━━━ DATA TO PROCESS

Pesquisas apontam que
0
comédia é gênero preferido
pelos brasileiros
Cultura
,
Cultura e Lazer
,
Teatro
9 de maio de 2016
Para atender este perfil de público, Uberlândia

━━━━━━

> _AIM OF THE EXERCISE_: Put every line of the records into a Markdown table with the columns n and Line, numbering the rows and leaving out blank lines.

> _RESULT OF THE EXERCISE_:
| n | Line |
|---|---|
| 1 | Pesquisas apontam que |
| 2 | 0 |
| 3 | comédia é gênero preferido |
| 4 | pelos brasileiros |
| 5 | Cultura |
| 6 | , |
| 7 | Cultura e Lazer |
| 8 | , |
| 9 | Teatro |
| 10 | 9 de maio de 2016 |
| 11 | Para atender este perfil de público, Uberlândia |